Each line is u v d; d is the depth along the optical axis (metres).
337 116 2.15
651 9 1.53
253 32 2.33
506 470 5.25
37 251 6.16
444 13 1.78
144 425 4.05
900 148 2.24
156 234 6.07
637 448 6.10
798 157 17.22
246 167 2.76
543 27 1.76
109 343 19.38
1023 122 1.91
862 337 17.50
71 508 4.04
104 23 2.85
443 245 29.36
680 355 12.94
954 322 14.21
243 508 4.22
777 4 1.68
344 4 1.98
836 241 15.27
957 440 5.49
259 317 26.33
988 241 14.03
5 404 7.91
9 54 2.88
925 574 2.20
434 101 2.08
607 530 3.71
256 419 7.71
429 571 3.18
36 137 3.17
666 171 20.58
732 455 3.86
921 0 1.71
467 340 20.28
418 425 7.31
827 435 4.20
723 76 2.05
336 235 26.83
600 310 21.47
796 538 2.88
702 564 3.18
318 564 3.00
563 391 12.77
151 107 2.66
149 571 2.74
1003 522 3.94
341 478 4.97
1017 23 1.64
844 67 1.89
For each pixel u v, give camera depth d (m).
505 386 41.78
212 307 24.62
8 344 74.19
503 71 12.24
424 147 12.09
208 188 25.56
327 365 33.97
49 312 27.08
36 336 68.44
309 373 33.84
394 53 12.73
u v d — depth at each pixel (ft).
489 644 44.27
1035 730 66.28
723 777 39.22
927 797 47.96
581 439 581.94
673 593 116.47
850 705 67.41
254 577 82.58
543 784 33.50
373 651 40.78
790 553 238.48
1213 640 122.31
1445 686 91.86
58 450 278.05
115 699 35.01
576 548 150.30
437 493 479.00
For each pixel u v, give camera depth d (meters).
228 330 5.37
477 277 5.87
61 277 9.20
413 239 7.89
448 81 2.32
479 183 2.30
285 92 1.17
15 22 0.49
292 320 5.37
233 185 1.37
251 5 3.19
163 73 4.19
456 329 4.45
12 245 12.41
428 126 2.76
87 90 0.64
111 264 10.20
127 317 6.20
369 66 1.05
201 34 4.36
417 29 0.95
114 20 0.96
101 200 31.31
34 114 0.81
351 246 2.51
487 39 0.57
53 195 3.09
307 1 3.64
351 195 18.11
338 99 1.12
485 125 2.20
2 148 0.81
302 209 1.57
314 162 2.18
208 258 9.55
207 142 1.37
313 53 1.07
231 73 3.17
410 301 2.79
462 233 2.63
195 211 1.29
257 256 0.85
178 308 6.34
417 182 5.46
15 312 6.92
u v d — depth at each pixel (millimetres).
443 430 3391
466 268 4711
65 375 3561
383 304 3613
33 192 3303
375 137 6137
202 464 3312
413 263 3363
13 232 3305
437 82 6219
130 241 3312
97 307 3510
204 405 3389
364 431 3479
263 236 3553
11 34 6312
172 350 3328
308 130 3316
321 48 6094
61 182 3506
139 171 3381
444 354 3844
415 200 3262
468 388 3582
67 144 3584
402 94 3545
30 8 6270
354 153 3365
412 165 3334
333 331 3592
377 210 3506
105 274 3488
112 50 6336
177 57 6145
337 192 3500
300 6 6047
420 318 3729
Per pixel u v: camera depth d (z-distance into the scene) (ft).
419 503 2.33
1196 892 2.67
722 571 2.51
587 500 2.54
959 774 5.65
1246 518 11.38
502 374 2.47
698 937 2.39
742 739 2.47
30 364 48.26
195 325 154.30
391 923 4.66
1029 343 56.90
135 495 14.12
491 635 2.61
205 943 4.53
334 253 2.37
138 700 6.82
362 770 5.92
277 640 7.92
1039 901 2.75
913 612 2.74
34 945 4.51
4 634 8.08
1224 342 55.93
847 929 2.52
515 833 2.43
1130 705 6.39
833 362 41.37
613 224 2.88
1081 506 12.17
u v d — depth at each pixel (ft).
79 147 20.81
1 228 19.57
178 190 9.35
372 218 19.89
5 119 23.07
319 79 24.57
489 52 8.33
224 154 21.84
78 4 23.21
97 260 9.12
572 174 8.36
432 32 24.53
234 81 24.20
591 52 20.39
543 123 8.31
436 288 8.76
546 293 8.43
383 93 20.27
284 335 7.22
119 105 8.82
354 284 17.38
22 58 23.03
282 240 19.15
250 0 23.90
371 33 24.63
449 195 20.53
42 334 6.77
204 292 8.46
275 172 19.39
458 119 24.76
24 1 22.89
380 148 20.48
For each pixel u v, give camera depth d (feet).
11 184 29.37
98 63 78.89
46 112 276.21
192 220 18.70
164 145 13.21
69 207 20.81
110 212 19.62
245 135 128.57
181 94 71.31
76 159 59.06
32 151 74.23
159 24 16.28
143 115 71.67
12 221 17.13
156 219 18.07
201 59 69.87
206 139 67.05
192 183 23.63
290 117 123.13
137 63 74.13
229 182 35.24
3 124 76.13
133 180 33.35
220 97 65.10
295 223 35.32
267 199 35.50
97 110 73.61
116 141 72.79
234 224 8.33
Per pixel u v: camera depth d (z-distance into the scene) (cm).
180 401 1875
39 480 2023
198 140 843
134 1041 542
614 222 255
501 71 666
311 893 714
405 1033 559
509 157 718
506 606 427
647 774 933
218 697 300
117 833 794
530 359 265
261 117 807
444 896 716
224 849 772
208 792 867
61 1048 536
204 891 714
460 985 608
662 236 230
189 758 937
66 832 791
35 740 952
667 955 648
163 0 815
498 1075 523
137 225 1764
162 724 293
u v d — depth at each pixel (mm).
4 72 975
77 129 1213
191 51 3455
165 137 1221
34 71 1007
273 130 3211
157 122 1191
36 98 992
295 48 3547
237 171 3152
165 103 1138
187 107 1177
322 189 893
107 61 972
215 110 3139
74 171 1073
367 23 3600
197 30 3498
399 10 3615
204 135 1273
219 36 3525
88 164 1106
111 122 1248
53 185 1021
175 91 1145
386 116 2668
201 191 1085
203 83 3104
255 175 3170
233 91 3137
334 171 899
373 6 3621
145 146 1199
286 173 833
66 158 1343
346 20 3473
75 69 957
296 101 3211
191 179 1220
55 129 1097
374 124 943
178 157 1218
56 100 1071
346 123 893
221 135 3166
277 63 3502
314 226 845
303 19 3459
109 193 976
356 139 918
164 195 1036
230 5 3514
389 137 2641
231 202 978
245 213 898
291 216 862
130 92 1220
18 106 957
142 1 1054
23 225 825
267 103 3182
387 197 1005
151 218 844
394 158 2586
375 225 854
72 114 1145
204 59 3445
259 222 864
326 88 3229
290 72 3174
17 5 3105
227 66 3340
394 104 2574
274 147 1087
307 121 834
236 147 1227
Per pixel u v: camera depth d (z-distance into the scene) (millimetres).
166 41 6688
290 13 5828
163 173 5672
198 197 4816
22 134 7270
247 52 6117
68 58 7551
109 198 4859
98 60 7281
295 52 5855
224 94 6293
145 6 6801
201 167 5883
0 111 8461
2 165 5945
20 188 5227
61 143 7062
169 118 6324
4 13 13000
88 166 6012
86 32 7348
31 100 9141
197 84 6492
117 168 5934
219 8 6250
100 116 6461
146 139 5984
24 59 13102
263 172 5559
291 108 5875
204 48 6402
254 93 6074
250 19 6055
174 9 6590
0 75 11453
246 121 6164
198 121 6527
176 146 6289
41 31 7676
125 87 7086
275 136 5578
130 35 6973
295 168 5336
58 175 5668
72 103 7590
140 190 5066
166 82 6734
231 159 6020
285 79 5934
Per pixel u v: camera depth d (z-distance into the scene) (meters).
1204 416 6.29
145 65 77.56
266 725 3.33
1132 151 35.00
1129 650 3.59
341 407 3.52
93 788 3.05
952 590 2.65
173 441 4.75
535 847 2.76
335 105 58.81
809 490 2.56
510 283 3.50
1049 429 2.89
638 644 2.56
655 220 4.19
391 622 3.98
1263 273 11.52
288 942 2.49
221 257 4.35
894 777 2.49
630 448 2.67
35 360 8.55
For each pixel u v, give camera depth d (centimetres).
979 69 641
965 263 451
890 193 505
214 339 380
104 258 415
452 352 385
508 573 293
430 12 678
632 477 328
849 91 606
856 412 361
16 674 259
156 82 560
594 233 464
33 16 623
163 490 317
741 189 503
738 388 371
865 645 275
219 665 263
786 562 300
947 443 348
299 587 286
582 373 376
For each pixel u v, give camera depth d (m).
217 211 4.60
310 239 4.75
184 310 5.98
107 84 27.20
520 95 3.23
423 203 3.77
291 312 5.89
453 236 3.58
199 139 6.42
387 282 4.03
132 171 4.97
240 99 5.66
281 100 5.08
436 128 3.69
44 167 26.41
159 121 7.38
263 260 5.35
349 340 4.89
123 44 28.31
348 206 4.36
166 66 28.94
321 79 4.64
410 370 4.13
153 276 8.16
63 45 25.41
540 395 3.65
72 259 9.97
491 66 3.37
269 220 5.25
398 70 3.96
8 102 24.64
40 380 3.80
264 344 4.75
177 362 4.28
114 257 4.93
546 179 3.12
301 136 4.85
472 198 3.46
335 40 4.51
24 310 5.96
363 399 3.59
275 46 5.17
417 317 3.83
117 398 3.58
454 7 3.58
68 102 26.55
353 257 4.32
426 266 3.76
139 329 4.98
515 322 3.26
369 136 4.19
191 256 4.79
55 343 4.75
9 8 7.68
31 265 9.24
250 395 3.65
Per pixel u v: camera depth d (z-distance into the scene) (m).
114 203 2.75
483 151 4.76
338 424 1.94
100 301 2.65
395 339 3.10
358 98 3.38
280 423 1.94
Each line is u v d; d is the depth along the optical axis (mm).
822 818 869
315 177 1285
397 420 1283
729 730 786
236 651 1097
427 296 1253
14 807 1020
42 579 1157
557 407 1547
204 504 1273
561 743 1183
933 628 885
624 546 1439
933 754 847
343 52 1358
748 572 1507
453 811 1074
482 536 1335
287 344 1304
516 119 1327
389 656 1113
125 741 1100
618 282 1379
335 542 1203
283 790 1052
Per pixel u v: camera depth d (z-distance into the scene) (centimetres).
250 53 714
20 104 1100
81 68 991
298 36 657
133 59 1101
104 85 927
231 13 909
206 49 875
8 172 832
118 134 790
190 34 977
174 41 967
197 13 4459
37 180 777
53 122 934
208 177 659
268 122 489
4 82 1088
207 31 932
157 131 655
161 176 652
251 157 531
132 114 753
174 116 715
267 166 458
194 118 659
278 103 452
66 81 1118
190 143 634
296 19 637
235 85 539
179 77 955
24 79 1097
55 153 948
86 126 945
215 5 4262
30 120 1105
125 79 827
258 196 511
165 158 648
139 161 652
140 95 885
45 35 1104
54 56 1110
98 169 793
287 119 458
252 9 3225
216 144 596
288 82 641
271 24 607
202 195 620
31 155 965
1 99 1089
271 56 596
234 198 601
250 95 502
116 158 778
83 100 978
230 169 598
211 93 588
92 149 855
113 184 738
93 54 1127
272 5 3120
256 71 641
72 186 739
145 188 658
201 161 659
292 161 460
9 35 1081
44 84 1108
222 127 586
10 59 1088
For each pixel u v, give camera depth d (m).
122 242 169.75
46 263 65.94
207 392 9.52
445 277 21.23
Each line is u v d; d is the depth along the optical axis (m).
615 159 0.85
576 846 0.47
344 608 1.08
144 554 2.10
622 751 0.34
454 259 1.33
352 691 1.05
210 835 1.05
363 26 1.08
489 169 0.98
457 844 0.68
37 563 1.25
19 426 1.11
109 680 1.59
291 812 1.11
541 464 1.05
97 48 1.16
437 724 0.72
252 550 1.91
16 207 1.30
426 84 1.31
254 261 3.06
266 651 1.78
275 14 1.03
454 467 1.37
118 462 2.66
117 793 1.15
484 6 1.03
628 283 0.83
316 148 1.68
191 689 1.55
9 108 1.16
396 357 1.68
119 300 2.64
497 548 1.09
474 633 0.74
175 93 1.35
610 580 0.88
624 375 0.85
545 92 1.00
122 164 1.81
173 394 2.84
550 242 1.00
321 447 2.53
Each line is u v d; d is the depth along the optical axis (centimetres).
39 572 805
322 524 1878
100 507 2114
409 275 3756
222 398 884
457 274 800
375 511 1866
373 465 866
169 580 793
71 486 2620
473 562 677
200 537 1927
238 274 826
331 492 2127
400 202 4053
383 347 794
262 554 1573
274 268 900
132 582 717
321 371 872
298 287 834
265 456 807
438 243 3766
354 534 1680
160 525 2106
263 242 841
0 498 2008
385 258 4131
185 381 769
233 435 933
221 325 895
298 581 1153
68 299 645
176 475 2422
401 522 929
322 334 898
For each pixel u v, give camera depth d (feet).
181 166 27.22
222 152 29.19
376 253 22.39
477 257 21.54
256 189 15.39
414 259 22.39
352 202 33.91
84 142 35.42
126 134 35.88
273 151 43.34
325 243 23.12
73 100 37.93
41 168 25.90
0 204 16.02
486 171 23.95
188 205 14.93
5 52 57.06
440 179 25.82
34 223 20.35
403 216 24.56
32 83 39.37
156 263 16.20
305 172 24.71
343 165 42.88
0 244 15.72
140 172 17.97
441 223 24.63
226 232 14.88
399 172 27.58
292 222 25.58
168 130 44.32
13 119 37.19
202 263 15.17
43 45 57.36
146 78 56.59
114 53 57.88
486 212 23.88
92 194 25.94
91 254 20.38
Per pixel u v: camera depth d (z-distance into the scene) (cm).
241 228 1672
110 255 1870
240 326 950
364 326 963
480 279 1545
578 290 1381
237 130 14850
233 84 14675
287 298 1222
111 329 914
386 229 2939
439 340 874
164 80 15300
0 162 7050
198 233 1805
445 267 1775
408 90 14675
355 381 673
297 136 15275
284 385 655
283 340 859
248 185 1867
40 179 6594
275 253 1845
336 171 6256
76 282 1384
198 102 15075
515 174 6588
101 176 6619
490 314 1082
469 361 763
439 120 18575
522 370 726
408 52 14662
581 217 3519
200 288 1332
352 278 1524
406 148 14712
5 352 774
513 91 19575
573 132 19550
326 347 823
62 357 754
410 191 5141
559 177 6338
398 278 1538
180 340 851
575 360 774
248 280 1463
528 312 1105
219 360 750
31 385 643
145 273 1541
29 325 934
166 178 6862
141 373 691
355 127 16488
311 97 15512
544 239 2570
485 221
^^^^
• INSTRUCTIONS FOR THE TASK
Beginning at the line that contains "559 177 6338", reproduce every line down to the last line of the entries above, exactly and only those.

• ANSWER TO THE EXERCISE
559 177 6338
398 278 1538
180 340 851
575 360 774
248 280 1463
528 312 1105
219 360 750
31 385 643
145 273 1541
29 325 934
166 178 6862
141 373 691
355 127 16488
311 97 15512
544 239 2570
485 221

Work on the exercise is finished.